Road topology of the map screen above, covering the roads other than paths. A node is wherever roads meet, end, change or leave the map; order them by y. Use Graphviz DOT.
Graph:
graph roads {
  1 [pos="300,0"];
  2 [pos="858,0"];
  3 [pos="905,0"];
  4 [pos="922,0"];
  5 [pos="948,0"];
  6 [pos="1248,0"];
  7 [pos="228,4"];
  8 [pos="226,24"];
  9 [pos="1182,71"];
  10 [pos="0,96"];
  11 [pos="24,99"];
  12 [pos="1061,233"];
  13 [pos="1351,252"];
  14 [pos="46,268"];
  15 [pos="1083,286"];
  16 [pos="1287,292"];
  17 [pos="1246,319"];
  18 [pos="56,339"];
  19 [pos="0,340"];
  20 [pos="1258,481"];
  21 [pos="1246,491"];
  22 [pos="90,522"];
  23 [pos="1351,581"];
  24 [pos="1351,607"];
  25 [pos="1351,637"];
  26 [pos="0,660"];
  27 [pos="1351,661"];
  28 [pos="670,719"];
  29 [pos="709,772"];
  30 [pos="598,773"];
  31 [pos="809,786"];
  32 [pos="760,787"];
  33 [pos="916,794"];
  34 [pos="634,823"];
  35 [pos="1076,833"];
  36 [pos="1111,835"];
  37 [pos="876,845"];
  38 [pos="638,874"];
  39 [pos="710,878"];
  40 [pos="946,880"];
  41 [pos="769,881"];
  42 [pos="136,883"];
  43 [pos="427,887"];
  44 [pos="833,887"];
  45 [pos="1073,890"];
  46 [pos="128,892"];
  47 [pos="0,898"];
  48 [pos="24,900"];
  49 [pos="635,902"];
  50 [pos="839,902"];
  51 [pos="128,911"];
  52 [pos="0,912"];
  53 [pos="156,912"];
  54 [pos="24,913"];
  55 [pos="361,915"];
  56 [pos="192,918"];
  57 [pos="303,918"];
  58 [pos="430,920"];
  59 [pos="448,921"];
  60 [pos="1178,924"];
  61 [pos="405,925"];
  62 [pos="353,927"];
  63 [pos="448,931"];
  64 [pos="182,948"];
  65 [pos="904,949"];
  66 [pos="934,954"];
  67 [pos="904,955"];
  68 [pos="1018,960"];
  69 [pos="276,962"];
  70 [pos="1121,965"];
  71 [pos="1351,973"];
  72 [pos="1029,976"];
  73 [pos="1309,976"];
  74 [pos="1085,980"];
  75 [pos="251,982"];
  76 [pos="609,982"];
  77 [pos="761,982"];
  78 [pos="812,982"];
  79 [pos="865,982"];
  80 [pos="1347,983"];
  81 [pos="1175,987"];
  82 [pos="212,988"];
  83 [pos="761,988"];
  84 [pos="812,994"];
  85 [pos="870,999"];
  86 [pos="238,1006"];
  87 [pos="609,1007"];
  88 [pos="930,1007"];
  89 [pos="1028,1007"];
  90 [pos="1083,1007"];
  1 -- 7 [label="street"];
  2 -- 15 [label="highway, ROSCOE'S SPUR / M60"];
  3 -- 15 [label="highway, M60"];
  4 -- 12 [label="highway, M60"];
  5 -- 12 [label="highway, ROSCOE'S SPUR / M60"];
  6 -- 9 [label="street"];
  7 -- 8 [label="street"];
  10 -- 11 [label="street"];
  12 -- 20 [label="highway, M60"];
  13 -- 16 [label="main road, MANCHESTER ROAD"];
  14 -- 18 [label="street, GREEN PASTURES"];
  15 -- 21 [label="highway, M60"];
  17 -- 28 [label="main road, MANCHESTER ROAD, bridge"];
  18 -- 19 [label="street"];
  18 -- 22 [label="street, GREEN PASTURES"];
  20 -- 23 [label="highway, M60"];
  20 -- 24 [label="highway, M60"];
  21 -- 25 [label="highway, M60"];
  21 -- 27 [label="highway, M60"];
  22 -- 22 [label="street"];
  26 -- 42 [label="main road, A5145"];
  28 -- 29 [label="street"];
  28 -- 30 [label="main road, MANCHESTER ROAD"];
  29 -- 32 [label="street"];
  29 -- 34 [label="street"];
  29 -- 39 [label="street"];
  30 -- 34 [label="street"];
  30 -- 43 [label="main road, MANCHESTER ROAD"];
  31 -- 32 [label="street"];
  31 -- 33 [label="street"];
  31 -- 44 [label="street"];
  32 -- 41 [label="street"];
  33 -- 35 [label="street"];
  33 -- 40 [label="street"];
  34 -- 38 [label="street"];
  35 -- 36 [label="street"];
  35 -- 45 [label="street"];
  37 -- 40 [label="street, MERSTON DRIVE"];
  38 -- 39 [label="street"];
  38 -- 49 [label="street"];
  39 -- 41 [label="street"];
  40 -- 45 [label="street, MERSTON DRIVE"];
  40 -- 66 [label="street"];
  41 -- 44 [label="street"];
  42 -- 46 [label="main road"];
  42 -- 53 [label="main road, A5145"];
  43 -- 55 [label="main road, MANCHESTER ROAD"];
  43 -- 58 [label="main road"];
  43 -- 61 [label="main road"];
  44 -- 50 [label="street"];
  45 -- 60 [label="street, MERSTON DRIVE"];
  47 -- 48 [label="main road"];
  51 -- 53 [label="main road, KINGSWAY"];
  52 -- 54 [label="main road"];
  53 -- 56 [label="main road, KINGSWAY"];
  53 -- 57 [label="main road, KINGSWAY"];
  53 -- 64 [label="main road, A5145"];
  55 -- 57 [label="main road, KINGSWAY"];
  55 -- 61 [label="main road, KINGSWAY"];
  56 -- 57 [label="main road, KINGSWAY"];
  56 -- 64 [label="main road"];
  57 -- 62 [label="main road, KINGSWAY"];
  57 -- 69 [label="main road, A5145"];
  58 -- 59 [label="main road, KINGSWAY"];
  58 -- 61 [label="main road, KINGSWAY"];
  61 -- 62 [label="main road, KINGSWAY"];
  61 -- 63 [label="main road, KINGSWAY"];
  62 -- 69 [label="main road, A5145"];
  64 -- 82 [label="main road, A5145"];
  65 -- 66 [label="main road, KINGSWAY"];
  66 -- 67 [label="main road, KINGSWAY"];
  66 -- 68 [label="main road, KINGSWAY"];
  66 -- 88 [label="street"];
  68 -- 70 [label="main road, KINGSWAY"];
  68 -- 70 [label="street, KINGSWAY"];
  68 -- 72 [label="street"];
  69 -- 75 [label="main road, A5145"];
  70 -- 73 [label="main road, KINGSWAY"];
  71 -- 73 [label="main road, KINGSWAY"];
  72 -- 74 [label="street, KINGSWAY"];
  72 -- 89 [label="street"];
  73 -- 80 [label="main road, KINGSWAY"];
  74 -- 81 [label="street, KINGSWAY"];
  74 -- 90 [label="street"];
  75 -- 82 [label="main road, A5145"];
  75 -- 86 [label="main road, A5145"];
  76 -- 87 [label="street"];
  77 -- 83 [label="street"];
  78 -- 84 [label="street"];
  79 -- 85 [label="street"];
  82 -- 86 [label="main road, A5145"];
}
:::::
EXERCISE PROMPT:
Return every line of the data unchanged.

EXERCISE RESPONSE:
Road topology of the map screen above, covering the roads other than paths. A node is wherever roads meet, end, change or leave the map; order them by y. Use Graphviz DOT.
Graph:
graph roads {
  1 [pos="300,0"];
  2 [pos="858,0"];
  3 [pos="905,0"];
  4 [pos="922,0"];
  5 [pos="948,0"];
  6 [pos="1248,0"];
  7 [pos="228,4"];
  8 [pos="226,24"];
  9 [pos="1182,71"];
  10 [pos="0,96"];
  11 [pos="24,99"];
  12 [pos="1061,233"];
  13 [pos="1351,252"];
  14 [pos="46,268"];
  15 [pos="1083,286"];
  16 [pos="1287,292"];
  17 [pos="1246,319"];
  18 [pos="56,339"];
  19 [pos="0,340"];
  20 [pos="1258,481"];
  21 [pos="1246,491"];
  22 [pos="90,522"];
  23 [pos="1351,581"];
  24 [pos="1351,607"];
  25 [pos="1351,637"];
  26 [pos="0,660"];
  27 [pos="1351,661"];
  28 [pos="670,719"];
  29 [pos="709,772"];
  30 [pos="598,773"];
  31 [pos="809,786"];
  32 [pos="760,787"];
  33 [pos="916,794"];
  34 [pos="634,823"];
  35 [pos="1076,833"];
  36 [pos="1111,835"];
  37 [pos="876,845"];
  38 [pos="638,874"];
  39 [pos="710,878"];
  40 [pos="946,880"];
  41 [pos="769,881"];
  42 [pos="136,883"];
  43 [pos="427,887"];
  44 [pos="833,887"];
  45 [pos="1073,890"];
  46 [pos="128,892"];
  47 [pos="0,898"];
  48 [pos="24,900"];
  49 [pos="635,902"];
  50 [pos="839,902"];
  51 [pos="128,911"];
  52 [pos="0,912"];
  53 [pos="156,912"];
  54 [pos="24,913"];
  55 [pos="361,915"];
  56 [pos="192,918"];
  57 [pos="303,918"];
  58 [pos="430,920"];
  59 [pos="448,921"];
  60 [pos="1178,924"];
  61 [pos="405,925"];
  62 [pos="353,927"];
  63 [pos="448,931"];
  64 [pos="182,948"];
  65 [pos="904,949"];
  66 [pos="934,954"];
  67 [pos="904,955"];
  68 [pos="1018,960"];
  69 [pos="276,962"];
  70 [pos="1121,965"];
  71 [pos="1351,973"];
  72 [pos="1029,976"];
  73 [pos="1309,976"];
  74 [pos="1085,980"];
  75 [pos="251,982"];
  76 [pos="609,982"];
  77 [pos="761,982"];
  78 [pos="812,982"];
  79 [pos="865,982"];
  80 [pos="1347,983"];
  81 [pos="1175,987"];
  82 [pos="212,988"];
  83 [pos="761,988"];
  84 [pos="812,994"];
  85 [pos="870,999"];
  86 [pos="238,1006"];
  87 [pos="609,1007"];
  88 [pos="930,1007"];
  89 [pos="1028,1007"];
  90 [pos="1083,1007"];
  1 -- 7 [label="street"];
  2 -- 15 [label="highway, ROSCOE'S SPUR / M60"];
  3 -- 15 [label="highway, M60"];
  4 -- 12 [label="highway, M60"];
  5 -- 12 [label="highway, ROSCOE'S SPUR / M60"];
  6 -- 9 [label="street"];
  7 -- 8 [label="street"];
  10 -- 11 [label="street"];
  12 -- 20 [label="highway, M60"];
  13 -- 16 [label="main road, MANCHESTER ROAD"];
  14 -- 18 [label="street, GREEN PASTURES"];
  15 -- 21 [label="highway, M60"];
  17 -- 28 [label="main road, MANCHESTER ROAD, bridge"];
  18 -- 19 [label="street"];
  18 -- 22 [label="street, GREEN PASTURES"];
  20 -- 23 [label="highway, M60"];
  20 -- 24 [label="highway, M60"];
  21 -- 25 [label="highway, M60"];
  21 -- 27 [label="highway, M60"];
  22 -- 22 [label="street"];
  26 -- 42 [label="main road, A5145"];
  28 -- 29 [label="street"];
  28 -- 30 [label="main road, MANCHESTER ROAD"];
  29 -- 32 [label="street"];
  29 -- 34 [label="street"];
  29 -- 39 [label="street"];
  30 -- 34 [label="street"];
  30 -- 43 [label="main road, MANCHESTER ROAD"];
  31 -- 32 [label="street"];
  31 -- 33 [label="street"];
  31 -- 44 [label="street"];
  32 -- 41 [label="street"];
  33 -- 35 [label="street"];
  33 -- 40 [label="street"];
  34 -- 38 [label="street"];
  35 -- 36 [label="street"];
  35 -- 45 [label="street"];
  37 -- 40 [label="street, MERSTON DRIVE"];
  38 -- 39 [label="street"];
  38 -- 49 [label="street"];
  39 -- 41 [label="street"];
  40 -- 45 [label="street, MERSTON DRIVE"];
  40 -- 66 [label="street"];
  41 -- 44 [label="street"];
  42 -- 46 [label="main road"];
  42 -- 53 [label="main road, A5145"];
  43 -- 55 [label="main road, MANCHESTER ROAD"];
  43 -- 58 [label="main road"];
  43 -- 61 [label="main road"];
  44 -- 50 [label="street"];
  45 -- 60 [label="street, MERSTON DRIVE"];
  47 -- 48 [label="main road"];
  51 -- 53 [label="main road, KINGSWAY"];
  52 -- 54 [label="main road"];
  53 -- 56 [label="main road, KINGSWAY"];
  53 -- 57 [label="main road, KINGSWAY"];
  53 -- 64 [label="main road, A5145"];
  55 -- 57 [label="main road, KINGSWAY"];
  55 -- 61 [label="main road, KINGSWAY"];
  56 -- 57 [label="main road, KINGSWAY"];
  56 -- 64 [label="main road"];
  57 -- 62 [label="main road, KINGSWAY"];
  57 -- 69 [label="main road, A5145"];
  58 -- 59 [label="main road, KINGSWAY"];
  58 -- 61 [label="main road, KINGSWAY"];
  61 -- 62 [label="main road, KINGSWAY"];
  61 -- 63 [label="main road, KINGSWAY"];
  62 -- 69 [label="main road, A5145"];
  64 -- 82 [label="main road, A5145"];
  65 -- 66 [label="main road, KINGSWAY"];
  66 -- 67 [label="main road, KINGSWAY"];
  66 -- 68 [label="main road, KINGSWAY"];
  66 -- 88 [label="street"];
  68 -- 70 [label="main road, KINGSWAY"];
  68 -- 70 [label="street, KINGSWAY"];
  68 -- 72 [label="street"];
  69 -- 75 [label="main road, A5145"];
  70 -- 73 [label="main road, KINGSWAY"];
  71 -- 73 [label="main road, KINGSWAY"];
  72 -- 74 [label="street, KINGSWAY"];
  72 -- 89 [label="street"];
  73 -- 80 [label="main road, KINGSWAY"];
  74 -- 81 [label="street, KINGSWAY"];
  74 -- 90 [label="street"];
  75 -- 82 [label="main road, A5145"];
  75 -- 86 [label="main road, A5145"];
  76 -- 87 [label="street"];
  77 -- 83 [label="street"];
  78 -- 84 [label="street"];
  79 -- 85 [label="street"];
  82 -- 86 [label="main road, A5145"];
}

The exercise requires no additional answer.